Пока Платон радостно царапал по папирусу, оживился Ксенофонт:
– Ну, так чё? Может, я за «хиосским» опять сгоняю в честь такого дела?
– Вообще гениально! – сказал Сократ. – Валяй Ксенофонтушка! Однова живём!
Домашнее задание
С математикой Йося управился быстро. Закрыл тетрадку, аккуратно отложил её в сторону и раскрыл другую – по русскому языку. Сочинение задали на вольную тему, но это не придавало Йосе уверенности. Он долго вглядывался в разлинованную пустыню и, не найдя пути к оазису, отвернулся к окну. На подоконнике стоял аквариум с парой гуппи. Возле аквариума сидела настороженная кошка Люся, выказывая готовность распаровать рыбок. Но те держались надёжного укрытия, ибо просчитывали Люсю, как Йося – математические задачки. Йося же безучастно смотрел на зреющий конфликт, открытой схватки не ожидая: позиция сторон оценивалась им в границах устойчивого паритета. Уже накатывала грусть и безысходность, как вдруг Йося выпрямил спину, поднял бровь и придвинулся вплотную к столу. Через несколько секунд первая строчка сочинения, словно обрезок колючей проволоки, легла на бумагу: «У Израиля проблемы с арабами, потому что у арабов проблем с Израилем нет!»
Солдат
Путь от подгузников, коляски и кормления из ложечки до подгузников, коляски и кормления из ложечки занял у Арона Марковича ровно семьдесят лет. День в день. То есть, первое утро своего восьмого десятка юбиляр, так и не открыв праздничное застолье, встретил в хайфской больнице «Рамбам», отгороженный инсультом от реальности и белой стеклянной дверью – от любимой дочери Симы, нервически вышагивающей по коридору, и скучающего там же ненавистного зятя Миши.

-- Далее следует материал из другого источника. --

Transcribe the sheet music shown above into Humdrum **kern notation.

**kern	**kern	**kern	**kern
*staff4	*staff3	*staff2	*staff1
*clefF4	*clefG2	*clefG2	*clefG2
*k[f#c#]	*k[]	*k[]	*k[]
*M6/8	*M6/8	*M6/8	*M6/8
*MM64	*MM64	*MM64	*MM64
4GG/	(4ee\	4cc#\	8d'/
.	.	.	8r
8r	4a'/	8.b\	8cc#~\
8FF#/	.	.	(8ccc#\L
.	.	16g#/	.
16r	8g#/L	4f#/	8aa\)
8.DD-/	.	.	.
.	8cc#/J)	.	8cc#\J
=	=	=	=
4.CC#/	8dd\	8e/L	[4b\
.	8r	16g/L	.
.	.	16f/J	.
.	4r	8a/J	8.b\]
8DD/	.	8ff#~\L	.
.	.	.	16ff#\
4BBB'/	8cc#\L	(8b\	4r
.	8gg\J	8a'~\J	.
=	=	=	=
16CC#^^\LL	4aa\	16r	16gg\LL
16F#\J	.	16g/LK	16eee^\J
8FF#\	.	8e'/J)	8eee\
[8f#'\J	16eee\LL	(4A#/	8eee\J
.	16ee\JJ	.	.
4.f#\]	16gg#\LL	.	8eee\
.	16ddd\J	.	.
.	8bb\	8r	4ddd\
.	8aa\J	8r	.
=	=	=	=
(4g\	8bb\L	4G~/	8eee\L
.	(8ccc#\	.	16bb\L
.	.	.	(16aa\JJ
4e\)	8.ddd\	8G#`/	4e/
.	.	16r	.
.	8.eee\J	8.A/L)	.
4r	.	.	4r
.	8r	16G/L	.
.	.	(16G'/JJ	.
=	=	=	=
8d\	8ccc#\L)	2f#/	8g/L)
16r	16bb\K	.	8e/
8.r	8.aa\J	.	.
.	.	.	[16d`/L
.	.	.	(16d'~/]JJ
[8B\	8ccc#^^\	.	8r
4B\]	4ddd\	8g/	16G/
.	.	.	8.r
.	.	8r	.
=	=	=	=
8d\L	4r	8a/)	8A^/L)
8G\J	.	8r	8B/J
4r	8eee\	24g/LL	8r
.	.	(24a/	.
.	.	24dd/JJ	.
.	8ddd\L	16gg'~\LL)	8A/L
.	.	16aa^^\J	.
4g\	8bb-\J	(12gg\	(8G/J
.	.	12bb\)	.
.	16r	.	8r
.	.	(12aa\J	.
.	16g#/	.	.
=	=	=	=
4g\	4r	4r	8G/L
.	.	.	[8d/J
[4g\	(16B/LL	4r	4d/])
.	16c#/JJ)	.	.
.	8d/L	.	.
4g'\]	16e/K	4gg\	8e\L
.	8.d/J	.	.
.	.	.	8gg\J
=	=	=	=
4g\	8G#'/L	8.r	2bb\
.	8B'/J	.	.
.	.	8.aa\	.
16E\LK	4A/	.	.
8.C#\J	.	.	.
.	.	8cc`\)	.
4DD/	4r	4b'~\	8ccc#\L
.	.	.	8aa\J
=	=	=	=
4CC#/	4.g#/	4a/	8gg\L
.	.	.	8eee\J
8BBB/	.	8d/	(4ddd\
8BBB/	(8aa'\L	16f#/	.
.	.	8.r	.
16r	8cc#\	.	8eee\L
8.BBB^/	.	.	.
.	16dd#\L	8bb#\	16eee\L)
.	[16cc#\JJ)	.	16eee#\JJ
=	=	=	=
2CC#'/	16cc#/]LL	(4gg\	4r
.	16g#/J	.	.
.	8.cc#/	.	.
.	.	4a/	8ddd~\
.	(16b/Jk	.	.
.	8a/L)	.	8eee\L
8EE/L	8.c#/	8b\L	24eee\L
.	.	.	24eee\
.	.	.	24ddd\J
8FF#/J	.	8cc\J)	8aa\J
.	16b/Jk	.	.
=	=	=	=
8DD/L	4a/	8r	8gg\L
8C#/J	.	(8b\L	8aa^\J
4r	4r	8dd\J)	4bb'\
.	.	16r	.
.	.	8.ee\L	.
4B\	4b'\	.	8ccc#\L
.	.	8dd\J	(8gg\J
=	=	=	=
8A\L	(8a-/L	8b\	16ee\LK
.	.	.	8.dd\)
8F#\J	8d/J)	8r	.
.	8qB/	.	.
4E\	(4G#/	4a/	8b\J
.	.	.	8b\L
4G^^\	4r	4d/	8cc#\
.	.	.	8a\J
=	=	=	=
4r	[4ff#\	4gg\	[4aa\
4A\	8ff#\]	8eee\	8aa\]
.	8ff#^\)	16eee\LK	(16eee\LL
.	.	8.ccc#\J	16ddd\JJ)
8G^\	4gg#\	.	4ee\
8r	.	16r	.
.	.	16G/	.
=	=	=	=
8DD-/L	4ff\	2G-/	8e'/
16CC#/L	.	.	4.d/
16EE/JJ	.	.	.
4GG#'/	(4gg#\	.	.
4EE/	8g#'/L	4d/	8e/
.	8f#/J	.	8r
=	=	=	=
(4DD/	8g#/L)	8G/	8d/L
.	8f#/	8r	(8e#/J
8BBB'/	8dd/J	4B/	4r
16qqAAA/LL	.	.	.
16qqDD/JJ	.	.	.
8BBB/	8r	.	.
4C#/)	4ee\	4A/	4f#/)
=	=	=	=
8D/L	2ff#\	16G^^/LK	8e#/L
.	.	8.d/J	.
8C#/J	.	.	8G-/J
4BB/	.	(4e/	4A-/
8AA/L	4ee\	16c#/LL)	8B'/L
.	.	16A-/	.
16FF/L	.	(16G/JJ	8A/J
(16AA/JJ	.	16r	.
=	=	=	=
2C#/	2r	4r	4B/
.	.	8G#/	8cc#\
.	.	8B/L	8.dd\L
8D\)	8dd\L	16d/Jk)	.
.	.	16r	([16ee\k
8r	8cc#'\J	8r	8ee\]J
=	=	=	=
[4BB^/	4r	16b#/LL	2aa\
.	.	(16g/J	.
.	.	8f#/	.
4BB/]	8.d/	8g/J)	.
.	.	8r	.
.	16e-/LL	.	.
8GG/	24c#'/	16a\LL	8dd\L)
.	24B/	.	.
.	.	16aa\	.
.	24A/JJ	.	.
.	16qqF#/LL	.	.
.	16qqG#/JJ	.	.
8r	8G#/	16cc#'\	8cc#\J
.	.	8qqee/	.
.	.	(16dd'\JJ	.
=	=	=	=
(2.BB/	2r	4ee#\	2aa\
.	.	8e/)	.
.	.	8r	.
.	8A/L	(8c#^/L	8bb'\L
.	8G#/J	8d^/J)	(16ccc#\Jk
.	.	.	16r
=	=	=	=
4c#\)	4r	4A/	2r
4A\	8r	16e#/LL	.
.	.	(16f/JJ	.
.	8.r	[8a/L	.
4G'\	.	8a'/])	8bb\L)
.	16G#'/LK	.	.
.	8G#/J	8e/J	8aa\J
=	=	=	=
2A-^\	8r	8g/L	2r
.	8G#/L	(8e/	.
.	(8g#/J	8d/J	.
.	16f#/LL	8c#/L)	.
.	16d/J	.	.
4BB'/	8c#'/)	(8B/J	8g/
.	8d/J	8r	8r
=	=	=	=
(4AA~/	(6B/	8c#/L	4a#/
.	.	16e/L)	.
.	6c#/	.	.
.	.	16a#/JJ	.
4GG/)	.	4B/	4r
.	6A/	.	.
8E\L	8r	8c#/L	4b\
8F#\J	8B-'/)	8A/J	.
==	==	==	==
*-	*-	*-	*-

– Дёрнул же его чёрт переться в такую жарищу! – говорил Миша, листая картинки в ай-фоне.
– Закройся уже! Хотя бы тут!
– Назло мне попёрся.
– Не он – назло, а ты назло не купил, чтоб он сам попёрся!
– Это как это не купил?! Литр! Не считая коньяка!
– Он просил два!
– Да, такое количество надёжней солнцепёка!
– Миша, хватит!!! Или уйди, или уже подавись чем-то!
Был бы сейчас Арон Маркович в сознании – чем зятю подавиться искать бы не пришлось. Вариантов раскидано под ногами – не ленись нагнуться: хоть в утончённой полемике, как сейчас; хоть просто так, в безысходности совместного проживания. И вообще, бывало, только надумаешь поджечь, как уже полыхает. Была ли тому причиной Мишина расхлябанность, перечащая выправке Арона Марковича – бог знает. Но тесть относился к зятю, как к таракану: брезгливо рассматривал через очки, поднесённые к глазам на манер лупы, и даже замахивался иногда тапком. Агрессию такого рода Миша гасил обычной демонстрацией среднего пальца. Более сложные вариации, вроде просмотра на максимальной громкости российских новостей, карались выкусыванием – чтоб уж наверняка – метрового куска телевизионного кабеля. Тесть всякий раз восстанавливал вещание и дублировал его радийным эфиром из своей комнаты. Миша принимал и этот вызов. Уповая на гипертонию оппонента, подкладывал ему то рекламные буклеты похоронных бюро, то счета за электричество. В ответ приходили журнальные вырезки о раскрытии тайны долголетия.